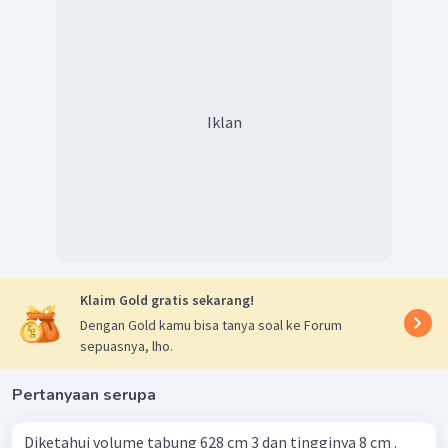
Iklan
Klaim Gold gratis sekarang!
Dengan Gold kamu bisa tanya soal ke Forum
sepuasnya, lho.
Pertanyaan serupa
Diketahui volume tabung 628 cm 3 dan tingginya 8 cm .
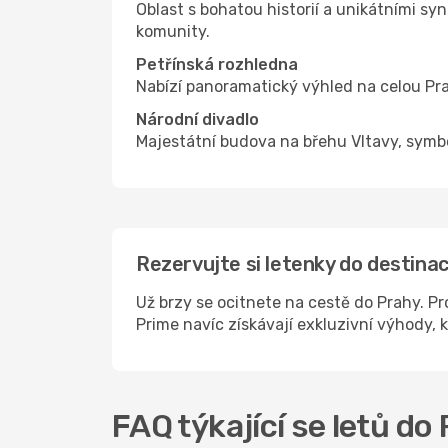
Oblast s bohatou historií a unikátními 
komunity.
Petřínská rozhledna
Nabízí panoramatický výhled na celou Pra
Národní divadlo
Majestátní budova na břehu Vltavy, symbol
Rezervujte si letenky do destina
Už brzy se ocitnete na cestě do Prahy. Pr
Prime navíc získávají exkluzivní výhody, 
FAQ týkající se letů do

Exercise requirements -
Reproduce every line of text read from the material above without changing anything, and leave the pictures out of your answer.

Task result -
Iklan
Klaim Gold gratis sekarang!
Dengan Gold kamu bisa tanya soal ke Forum
sepuasnya, lho.
Pertanyaan serupa
Diketahui volume tabung 628 cm 3 dan tingginya 8 cm .
Oblast s bohatou historií a unikátními 
komunity.
Petřínská rozhledna
Nabízí panoramatický výhled na celou Pra
Národní divadlo
Majestátní budova na břehu Vltavy, symbol
Rezervujte si letenky do destina
Už brzy se ocitnete na cestě do Prahy. Pr
Prime navíc získávají exkluzivní výhody, 
FAQ týkající se letů do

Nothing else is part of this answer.